PROBLEM REQUIREMENTS:
Answer with a number only: how many lines of the data contain "quantitative"?

Collected data
------

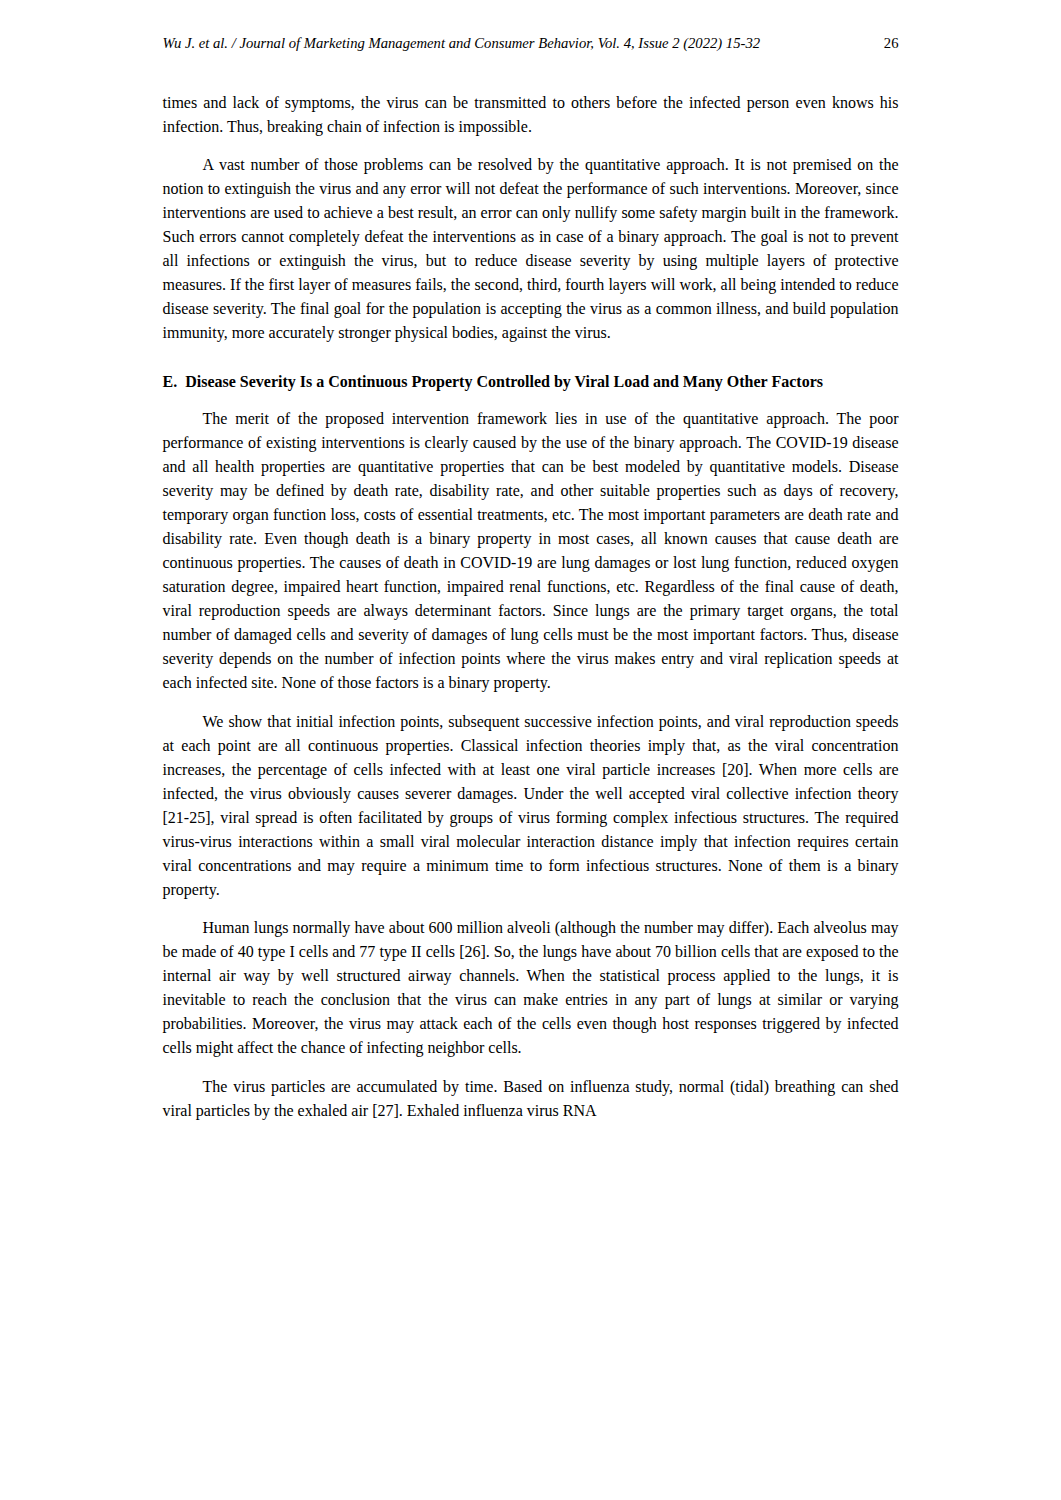Wu J. et al. / Journal of Marketing Management and Consumer Behavior, Vol. 4, Issue 2 (2022) 15-32 26
times and lack of symptoms, the virus can be transmitted to others before the infected person even knows his infection. Thus, breaking chain of infection is impossible.
A vast number of those problems can be resolved by the quantitative approach. It is not premised on the notion to extinguish the virus and any error will not defeat the performance of such interventions. Moreover, since interventions are used to achieve a best result, an error can only nullify some safety margin built in the framework. Such errors cannot completely defeat the interventions as in case of a binary approach. The goal is not to prevent all infections or extinguish the virus, but to reduce disease severity by using multiple layers of protective measures. If the first layer of measures fails, the second, third, fourth layers will work, all being intended to reduce disease severity. The final goal for the population is accepting the virus as a common illness, and build population immunity, more accurately stronger physical bodies, against the virus.
E. Disease Severity Is a Continuous Property Controlled by Viral Load and Many Other Factors
The merit of the proposed intervention framework lies in use of the quantitative approach. The poor performance of existing interventions is clearly caused by the use of the binary approach. The COVID-19 disease and all health properties are quantitative properties that can be best modeled by quantitative models. Disease severity may be defined by death rate, disability rate, and other suitable properties such as days of recovery, temporary organ function loss, costs of essential treatments, etc. The most important parameters are death rate and disability rate. Even though death is a binary property in most cases, all known causes that cause death are continuous properties. The causes of death in COVID-19 are lung damages or lost lung function, reduced oxygen saturation degree, impaired heart function, impaired renal functions, etc. Regardless of the final cause of death, viral reproduction speeds are always determinant factors. Since lungs are the primary target organs, the total number of damaged cells and severity of damages of lung cells must be the most important factors. Thus, disease severity depends on the number of infection points where the virus makes entry and viral replication speeds at each infected site. None of those factors is a binary property.
We show that initial infection points, subsequent successive infection points, and viral reproduction speeds at each point are all continuous properties. Classical infection theories imply that, as the viral concentration increases, the percentage of cells infected with at least one viral particle increases [20]. When more cells are infected, the virus obviously causes severer damages. Under the well accepted viral collective infection theory [21-25], viral spread is often facilitated by groups of virus forming complex infectious structures. The required virus-virus interactions within a small viral molecular interaction distance imply that infection requires certain viral concentrations and may require a minimum time to form infectious structures. None of them is a binary property.
Human lungs normally have about 600 million alveoli (although the number may differ). Each alveolus may be made of 40 type I cells and 77 type II cells [26]. So, the lungs have about 70 billion cells that are exposed to the internal air way by well structured airway channels. When the statistical process applied to the lungs, it is inevitable to reach the conclusion that the virus can make entries in any part of lungs at similar or varying probabilities. Moreover, the virus may attack each of the cells even though host responses triggered by infected cells might affect the chance of infecting neighbor cells.
The virus particles are accumulated by time. Based on influenza study, normal (tidal) breathing can shed viral particles by the exhaled air [27]. Exhaled influenza virus RNA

------

OUTPUT OF THE TASK:
2